One reason why people pay their taxes is that they’re afraid of being caught, and fined, if they cheat.
In the simplest possible model of tax evasion, people only comply with the tax code if the benefits of evasion – the savings in taxes paid - are less than the costs – the probability of getting caught times the penalty if caught.
The major problem with this simple model (and more sophisticated variants of it) is that it doesn’t fit the facts. Far fewer people evade taxes than one might expect, given that the probability of audit is fairly low (not that IRS, CRA or any other revenue agency will reveal the actual number), and the penalties for small-scale avoidance are not all that high.
Why doesn’t the simple model work? One hypothesis is that people pay taxes because they believe others are paying taxes: they contribute because it’s fair. Another hypothesis is that people are really lousy at estimating the probability getting audited.
Gareth Myles at University of Exeter is doing some fascinating research, along with co-author Nigar Hashimzade, on the effects of social networks on tax evasion. They hypothesize that people form estimates of the probability of being audited based on their own experience, and the experience of their co-workers, friends and neighbours. If I don’t know anyone who has been audited, then I will believe that the probability of being audited is low. On the other hand, if I get audited, or if my friend, neighbour or co-worker is audited, then suddenly my own perception of the probability of being audited will shoot up.
It seems to me that this research has a fairly obvious policy implication: revenue agencies should audit people who have lots of friends, and who will tell all of them that they are being audited. The more people know about an audit, the more effective it will be as a deterrent to others.
But how can a revenue agency know how many friends a person has?
The Canadian Community Health Survey asks respondents the following question:
About how many close friends and close relatives do you have, that is, people you feel at ease with and can talk to about what is on your mind?
It turns out that the size of a person’s social network is significantly related to a number of readily observable economic and demographic factors. The complete results of my analysis using the 2009-10 CCHS are available here; the associated stata .do file is here.

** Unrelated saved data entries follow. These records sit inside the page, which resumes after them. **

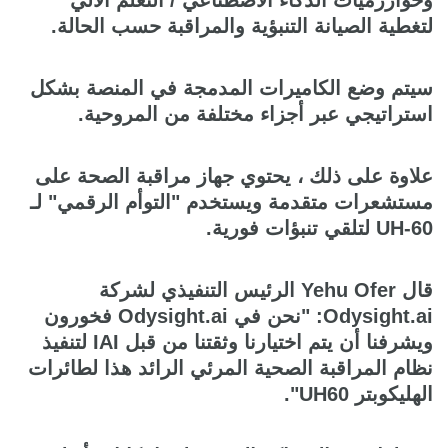
وخوارزميات الذكاء الاصطناعي / التعلم الآلي
لتغطية الصيانة التنبؤية والمراقبة حسب الحالة.
سيتم وضع الكاميرات المدمجة في المنصة بشكل
استراتيجي عبر أجزاء مختلفة من المروحية.
علاوة على ذلك ، يحتوي جهاز مراقبة الصحة على
مستشعرات متقدمة ويستخدم "التوأم الرقمي" لـ
UH-60 لتلقي تنبؤات فورية.
قال Yehu Ofer الرئيس التنفيذي لشركة
Odysight.ai: "نحن في Odysight.ai فخورون
ويشرفنا أن يتم اختيارنا وثقتنا من قبل IAI لتنفيذ
نظام المراقبة الصحية المرئي الرائد هذا لطائرات
الهليكوبتر UH60".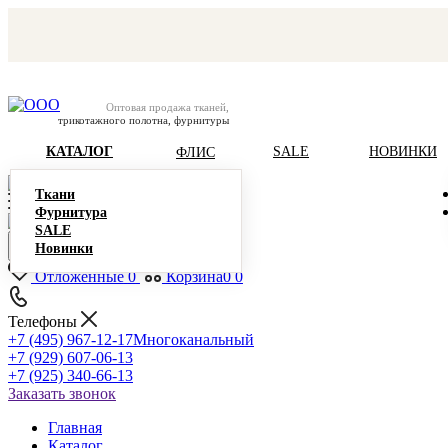
Оптовая продажа тканей,
трикотажного полотна, фурнитуры
КАТАЛОГ
SALE
НОВИНКИ
ФЛИС
Ткани
Фурнитура
SALE
Новинки
Отложенные
0
Корзина
0
0
Телефоны
+7 (495) 967-12-17
Многоканальный
+7 (929) 607-06-13
+7 (925) 340-66-13
Заказать звонок
Главная
Каталог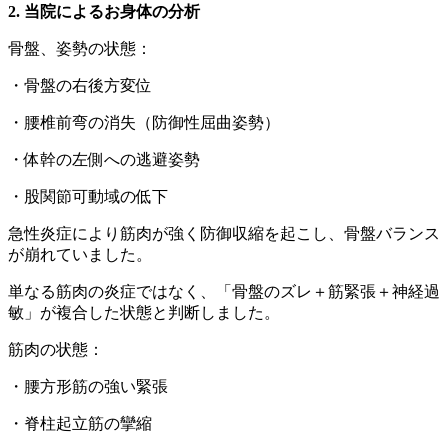
2. 当院によるお身体の分析
骨盤、姿勢の状態：
・骨盤の右後方変位
・腰椎前弯の消失（防御性屈曲姿勢）
・体幹の左側への逃避姿勢
・股関節可動域の低下
急性炎症により筋肉が強く防御収縮を起こし、骨盤バランス
が崩れていました。
単なる筋肉の炎症ではなく、「骨盤のズレ＋筋緊張＋神経過
敏」が複合した状態と判断しました。
筋肉の状態：
・腰方形筋の強い緊張
・脊柱起立筋の攣縮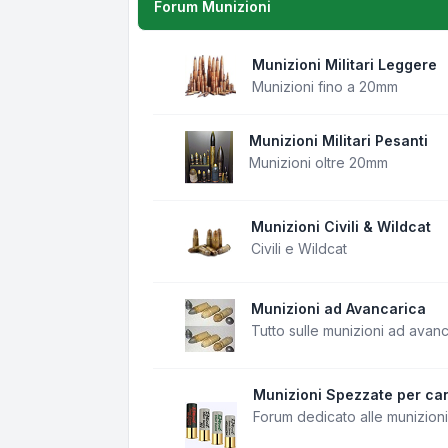
Forum Munizioni
Munizioni Militari Leggere
Munizioni fino a 20mm
Munizioni Militari Pesanti
Munizioni oltre 20mm
Munizioni Civili & Wildcat
Civili e Wildcat
Munizioni ad Avancarica
Tutto sulle munizioni ad avan
Munizioni Spezzate per can
Forum dedicato alle munizion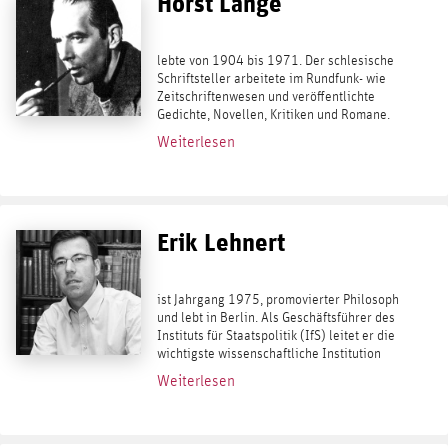
Horst Lange
lebte von 1904 bis 1971. Der schlesische
Schriftsteller arbeitete im Rundfunk- wie
Zeitschriftenwesen und veröffentlichte
Gedichte, Novellen, Kritiken und Romane.
Sein bekanntestes und erfolgreichstes
Weiterlesen
Buch ist die Schwarze Weide (1937),...
Erik Lehnert
ist Jahrgang 1975, promovierter Philosoph
und lebt in Berlin. Als Geschäftsführer des
Instituts für Staatspolitik (IfS) leitet er die
wichtigste wissenschaftliche Institution
des deutschen Konservatismus. Er
Weiterlesen
publizierte Bd. 19 der reihe kaplaken:...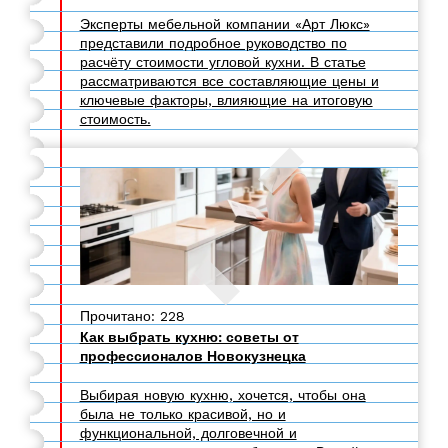
Эксперты мебельной компании «Арт Люкс»
представили подробное руководство по
расчёту стоимости угловой кухни. В статье
рассматриваются все составляющие цены и
ключевые факторы, влияющие на итоговую
стоимость.
Прочитано: 228
Как выбрать кухню: советы от
профессионалов Новокузнецка
Выбирая новую кухню, хочется, чтобы она
была не только красивой, но и
функциональной, долговечной и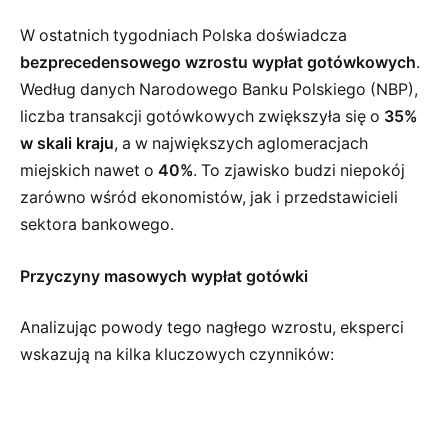
W ostatnich tygodniach Polska doświadcza
bezprecedensowego wzrostu wypłat gotówkowych
.
Według danych Narodowego Banku Polskiego (NBP),
liczba transakcji gotówkowych zwiększyła się o
35%
w skali kraju
, a w największych aglomeracjach
miejskich nawet o
40%
. To zjawisko budzi niepokój
zarówno wśród ekonomistów, jak i przedstawicieli
sektora bankowego.
Przyczyny masowych wypłat gotówki
Analizując powody tego nagłego wzrostu, eksperci
wskazują na kilka kluczowych czynników: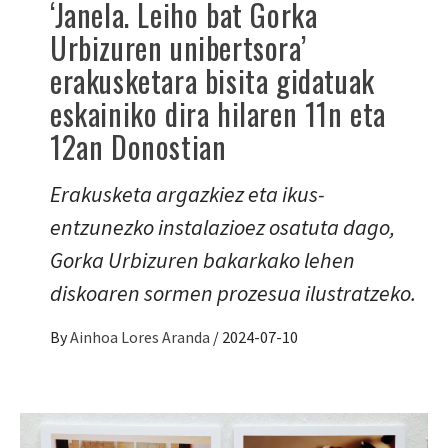
‘Janela. Leiho bat Gorka
Urbizuren unibertsora’
erakusketara bisita gidatuak
eskainiko dira hilaren 11n eta
12an Donostian
Erakusketa argazkiez eta ikus-
entzunezko instalazioez osatuta dago,
Gorka Urbizuren bakarkako lehen
diskoaren sormen prozesua ilustratzeko.
By
Ainhoa Lores Aranda
/
2024-07-10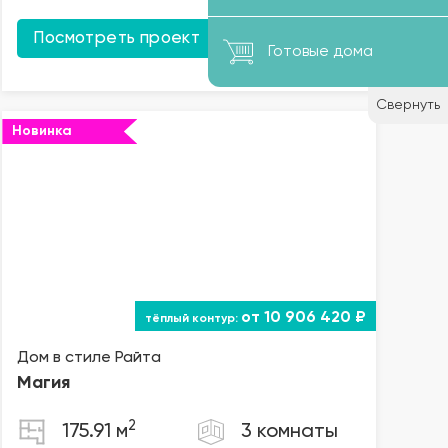
В ипотеку
Посмотреть проект
от 56 806 ₽/мес.
Готовые дома
Свернуть
Новинка
от 10 906 420 ₽
Дом в стиле Райта
Магия
2
175.91 м
3 комнаты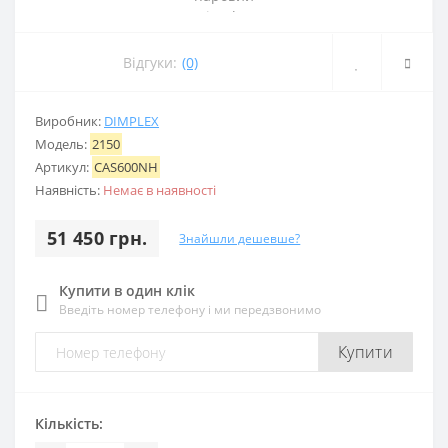
Відгуки:
(0)
Виробник:
DIMPLEX
Модель:
2150
Артикул:
CAS600NH
Наявність:
Немає в наявності
51 450 грн.
Знайшли дешевше?
Купити в один клік
Введіть номер телефону і ми передзвонимо
Купити
Кількість: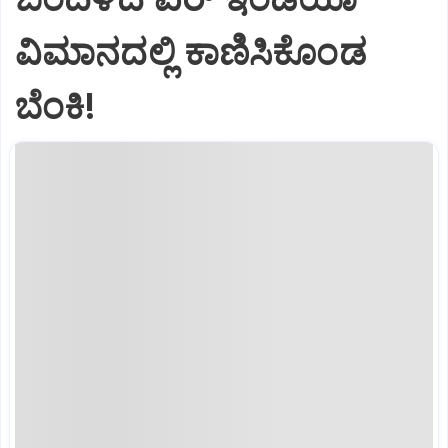
ವಿಮಾನದಲ್ಲಿ ಕಾಣಿಸಿಕೊಂಡ
ಬೆಂಕಿ!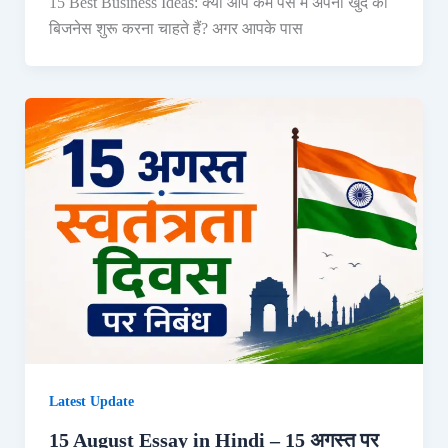
15 Best Business Ideas: क्या आप कम पैसे में अपना खुद का
बिजनेस शुरू करना चाहते हैं? अगर आपके पास
Latest Update
15 August Essay in Hindi – 15 अगस्त पर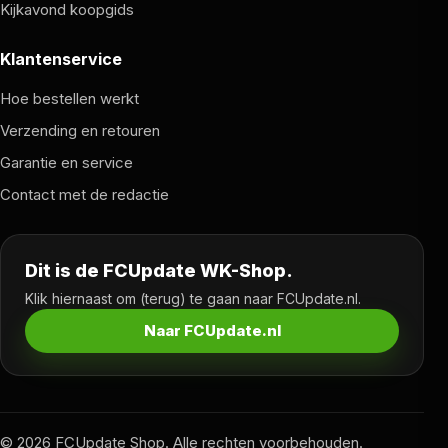
Kijkavond koopgids
Klantenservice
Hoe bestellen werkt
Verzending en retouren
Garantie en service
Contact met de redactie
Dit is de FCUpdate WK-Shop.
Klik hiernaast om (terug) te gaan naar FCUpdate.nl.
Naar FCUpdate.nl
© 2026 FCUpdate Shop. Alle rechten voorbehouden.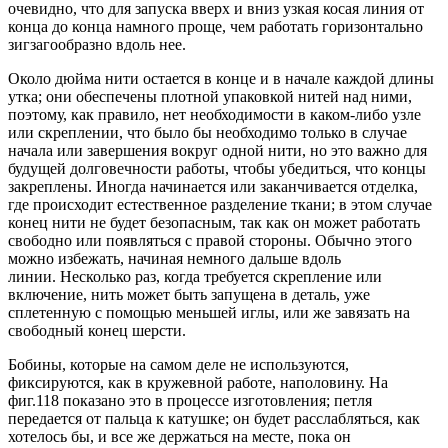
очевидно, что для запуска вверх и вниз узкая косая линия от
конца до конца намного проще, чем работать горизонтально
зигзагообразно вдоль нее.
Около дюйма нити остается в конце и в начале каждой длины
утка; они обеспечены плотной упаковкой нитей над ними,
поэтому, как правило, нет необходимости в каком-либо узле
или скреплении, что было бы необходимо только в случае
начала или завершения вокруг одной нити, но это важно для
будущей долговечности работы, чтобы убедиться, что концы
закреплены. Иногда начинается или заканчивается отделка,
где происходит естественное разделение ткани; в этом случае
конец нити не будет безопасным, так как он может работать
свободно или появляться с правой стороны. Обычно этого
можно избежать, начиная немного дальше вдоль
линии. Несколько раз, когда требуется скрепление или
включение, нить может быть запущена в деталь, уже
сплетенную с помощью меньшей иглы, или же завязать на
свободный конец шерсти.
Бобины, которые на самом деле не используются,
фиксируются, как в кружевной работе, наполовину. На
фиг.118 показано это в процессе изготовления; петля
передается от пальца к катушке; он будет расслабляться, как
хотелось бы, и все же держаться на месте, пока он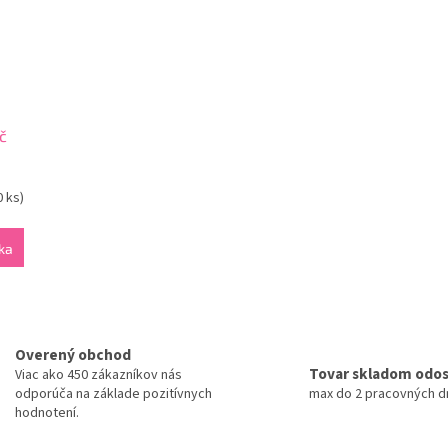
č
0 ks)
ka
O
v
l
Overený obchod
á
Tovar skladom odo
Viac ako 450 zákazníkov nás
d
odporúča na základe pozitívnych
max do 2 pracovných dn
a
hodnotení.
c
i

If tax collection agencies want to audit people with large social networks, they should begin by auditing males. I was surprised at the gender effect, but it's quite strong, and persists after controlling for a variety of factors. The average male between 20 and 64 in the CCHS sample has 8.5 close friends and family; the average female has 7.6. Now it could be that, even though women have fewer friends, those friends are closer, but simply looking at the reported number of friends, men have more.
What else? Predictably, higher income people tend to have larger social networks, as do people whose main source of income is employment or self-employment. (Unfortunately since evaders by definition are those who are underreporting their income, targeting high income individuals has some limitations as an audit strategy.) Married people have more friends and family than people living common-law, or singles.
The number of close friends and family a person reports declines with age until people are in their 40s, then picks up again a little, but never approaches the size of the social networks people have in their 20s. Auditing people young, when they will share the experience with many friends - hopefully via Facebook or Twitter - would be a good strategy for a revenue agency aiming to increase people's perceptions of the probability of being audited.
Immigrants, and especially recent immigrants, tend to have significantly smaller social networks. I would suspect, though I can't test it with the data, that people who move within a country also tend to have smaller social networks than those who stay put. Hence targeting stayers rather than movers might be a good strategy for a revenue agency looking to audit people with lots of social contacts.
Of course all of this presumes that the experience of being audited leads to greater tax compliance. If people's reaction to being audited is "it was no problem, the revenue agency didn't work out that I earned $20,000 in cash last year and didn't report it", then the experience of being audited might tend to decrease compliance - and the more people who know the auditing is unlikely to lead to seriously averse consequences, the more serious the tax compliance problem is likely to become.